• TEXTE CHOISI
++++++++
Motto et la magie qui se cache derrière
En avril 2018, mon ami Vincent Morisset m’envoie un courriel à propos d’un projet sur lequel il a commencé à travailler avec l’ONF. « L’idée consiste à effectuer une sorte de tournage collectif. Mais au lieu d’envoyer des caméras, nous nous servons du téléphone des gens, écrit-il. Un genre de croisement entre une chasse au trésor, un film DIY, de l’intelligence artificielle et des trucs scénarisés… Je serais curieux de savoir ce que tu en penses. »
Je ne suis pas cinéaste. J’ignore tout de l’intelligence artificielle. Mais je connais et j’admire Vincent depuis des années (nous avons même collaboré à quelques menus projets) et je veux certainement découvrir tout ce sur quoi il travaille — et laisser libre cours à mon imagination. Alors un jour, j’enfourche mon vélo et je le rejoins à son petit studio AATOAA, au-dessus duquel il habite avec la géniale artiste Caroline Robert. Le programmeur Édouard Lanctôt-Benoit est là aussi, sous son majestueux kudzu de cheveux noirs. Se trouver en compagnie de ce trio donne l’impression d’être parmi un groupe d’acrobates, ou une bande de voleurs : on a le syndrome de l’imposteur risquant d’être démasqué d’un instant à l’autre.
++++++++
• ÉNONCÉ 1
Recopiez le passage du texte sur Motto allant de « Je ne suis pas » jusqu'à « instant à l’autre. ».
• ÉNONCÉ 2
Relevez, parmi les lignes ci-dessous, toutes celles qui contiennent la chaîne « higher ».

• LIGNES FOURNIES
++++++++
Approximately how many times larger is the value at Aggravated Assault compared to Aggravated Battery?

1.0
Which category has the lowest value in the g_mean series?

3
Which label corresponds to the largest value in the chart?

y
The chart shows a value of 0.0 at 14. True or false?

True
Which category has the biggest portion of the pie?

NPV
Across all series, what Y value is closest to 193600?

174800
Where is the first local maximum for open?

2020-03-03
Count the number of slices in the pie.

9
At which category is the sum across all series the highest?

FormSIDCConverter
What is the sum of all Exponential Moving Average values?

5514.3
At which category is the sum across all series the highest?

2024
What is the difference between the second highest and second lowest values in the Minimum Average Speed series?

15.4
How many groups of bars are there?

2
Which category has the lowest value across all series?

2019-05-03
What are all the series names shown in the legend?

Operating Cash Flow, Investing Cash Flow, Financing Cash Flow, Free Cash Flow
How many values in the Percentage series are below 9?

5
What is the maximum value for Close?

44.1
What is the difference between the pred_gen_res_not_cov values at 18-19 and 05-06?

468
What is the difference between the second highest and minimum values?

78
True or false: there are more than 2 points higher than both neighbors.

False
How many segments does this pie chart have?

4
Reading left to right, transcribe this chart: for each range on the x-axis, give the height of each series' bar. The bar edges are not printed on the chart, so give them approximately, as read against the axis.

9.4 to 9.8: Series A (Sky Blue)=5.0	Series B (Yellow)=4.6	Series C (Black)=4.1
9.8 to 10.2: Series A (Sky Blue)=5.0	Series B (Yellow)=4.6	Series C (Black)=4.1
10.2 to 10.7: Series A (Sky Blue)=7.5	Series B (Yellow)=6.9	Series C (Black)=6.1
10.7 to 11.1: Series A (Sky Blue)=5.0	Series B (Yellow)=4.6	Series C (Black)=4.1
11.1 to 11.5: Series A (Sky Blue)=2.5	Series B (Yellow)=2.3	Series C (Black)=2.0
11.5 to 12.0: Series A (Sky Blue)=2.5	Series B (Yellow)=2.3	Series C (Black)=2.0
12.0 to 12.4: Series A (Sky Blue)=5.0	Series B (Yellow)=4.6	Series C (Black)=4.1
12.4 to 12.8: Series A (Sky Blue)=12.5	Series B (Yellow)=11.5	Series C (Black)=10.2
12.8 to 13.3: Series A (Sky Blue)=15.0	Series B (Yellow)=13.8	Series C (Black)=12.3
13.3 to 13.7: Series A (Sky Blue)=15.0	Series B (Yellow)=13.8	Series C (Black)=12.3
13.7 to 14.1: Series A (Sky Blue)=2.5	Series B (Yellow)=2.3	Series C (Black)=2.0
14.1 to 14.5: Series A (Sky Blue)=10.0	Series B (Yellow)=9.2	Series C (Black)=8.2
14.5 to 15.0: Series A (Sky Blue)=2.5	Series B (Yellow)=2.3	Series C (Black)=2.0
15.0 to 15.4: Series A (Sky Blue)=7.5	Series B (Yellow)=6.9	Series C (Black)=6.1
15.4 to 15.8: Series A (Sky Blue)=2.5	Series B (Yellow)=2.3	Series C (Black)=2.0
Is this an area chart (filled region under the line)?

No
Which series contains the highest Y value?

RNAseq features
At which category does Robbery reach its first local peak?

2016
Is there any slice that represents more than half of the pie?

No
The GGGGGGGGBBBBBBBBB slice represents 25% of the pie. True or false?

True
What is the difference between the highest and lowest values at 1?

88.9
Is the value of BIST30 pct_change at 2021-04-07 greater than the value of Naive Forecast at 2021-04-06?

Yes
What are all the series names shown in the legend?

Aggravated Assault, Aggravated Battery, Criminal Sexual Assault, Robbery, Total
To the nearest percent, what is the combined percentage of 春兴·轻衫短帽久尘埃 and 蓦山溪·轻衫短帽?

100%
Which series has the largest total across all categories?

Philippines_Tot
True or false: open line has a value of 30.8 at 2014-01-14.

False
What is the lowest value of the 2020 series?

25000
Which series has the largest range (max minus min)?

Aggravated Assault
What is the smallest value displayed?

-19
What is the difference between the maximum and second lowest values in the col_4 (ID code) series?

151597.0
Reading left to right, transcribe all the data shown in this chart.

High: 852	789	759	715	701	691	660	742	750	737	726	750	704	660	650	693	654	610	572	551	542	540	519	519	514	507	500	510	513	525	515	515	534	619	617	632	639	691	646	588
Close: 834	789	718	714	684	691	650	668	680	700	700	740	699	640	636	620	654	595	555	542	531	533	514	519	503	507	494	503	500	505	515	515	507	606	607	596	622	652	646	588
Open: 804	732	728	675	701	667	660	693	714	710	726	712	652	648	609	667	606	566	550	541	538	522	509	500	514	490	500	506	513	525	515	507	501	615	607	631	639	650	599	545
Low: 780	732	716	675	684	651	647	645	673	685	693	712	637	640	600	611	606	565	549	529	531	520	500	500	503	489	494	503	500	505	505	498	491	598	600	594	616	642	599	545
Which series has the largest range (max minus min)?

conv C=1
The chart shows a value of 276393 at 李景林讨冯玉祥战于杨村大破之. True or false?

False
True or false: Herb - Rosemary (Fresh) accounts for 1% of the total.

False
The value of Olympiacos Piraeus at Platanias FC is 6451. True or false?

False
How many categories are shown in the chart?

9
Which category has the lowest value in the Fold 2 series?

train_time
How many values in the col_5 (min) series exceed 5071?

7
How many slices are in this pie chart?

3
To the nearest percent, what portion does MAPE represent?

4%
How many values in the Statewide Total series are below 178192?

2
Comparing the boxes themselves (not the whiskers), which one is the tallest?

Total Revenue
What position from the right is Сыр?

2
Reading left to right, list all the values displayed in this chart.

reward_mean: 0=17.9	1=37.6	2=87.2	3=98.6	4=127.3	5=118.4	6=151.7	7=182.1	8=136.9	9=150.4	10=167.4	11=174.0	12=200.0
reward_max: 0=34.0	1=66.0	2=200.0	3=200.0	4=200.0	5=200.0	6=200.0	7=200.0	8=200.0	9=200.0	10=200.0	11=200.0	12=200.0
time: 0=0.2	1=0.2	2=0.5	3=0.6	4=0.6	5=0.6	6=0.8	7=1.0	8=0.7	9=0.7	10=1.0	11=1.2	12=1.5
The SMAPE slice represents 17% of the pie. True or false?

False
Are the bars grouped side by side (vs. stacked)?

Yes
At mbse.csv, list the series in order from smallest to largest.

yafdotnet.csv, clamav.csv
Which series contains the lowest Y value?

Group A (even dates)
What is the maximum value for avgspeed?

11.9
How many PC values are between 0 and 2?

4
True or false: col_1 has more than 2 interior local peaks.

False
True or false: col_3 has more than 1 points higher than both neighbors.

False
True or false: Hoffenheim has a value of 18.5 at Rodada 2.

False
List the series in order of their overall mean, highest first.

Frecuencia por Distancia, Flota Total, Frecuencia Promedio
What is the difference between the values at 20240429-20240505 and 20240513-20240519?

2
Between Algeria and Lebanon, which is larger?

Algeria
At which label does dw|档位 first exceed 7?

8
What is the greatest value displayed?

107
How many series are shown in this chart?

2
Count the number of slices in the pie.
++++++++
• CORRIGÉ 1
Je ne suis pas cinéaste. J’ignore tout de l’intelligence artificielle. Mais je connais et j’admire Vincent depuis des années (nous avons même collaboré à quelques menus projets) et je veux certainement découvrir tout ce sur quoi il travaille — et laisser libre cours à mon imagination. Alors un jour, j’enfourche mon vélo et je le rejoins à son petit studio AATOAA, au-dessus duquel il habite avec la géniale artiste Caroline Robert. Le programmeur Édouard Lanctôt-Benoit est là aussi, sous son majestueux kudzu de cheveux noirs. Se trouver en compagnie de ce trio donne l’impression d’être parmi un groupe d’acrobates, ou une bande de voleurs : on a le syndrome de l’imposteur risquant d’être démasqué d’un instant à l’autre.

• CORRIGÉ 2
True or false: there are more than 2 points higher than both neighbors.
True or false: col_3 has more than 1 points higher than both neighbors.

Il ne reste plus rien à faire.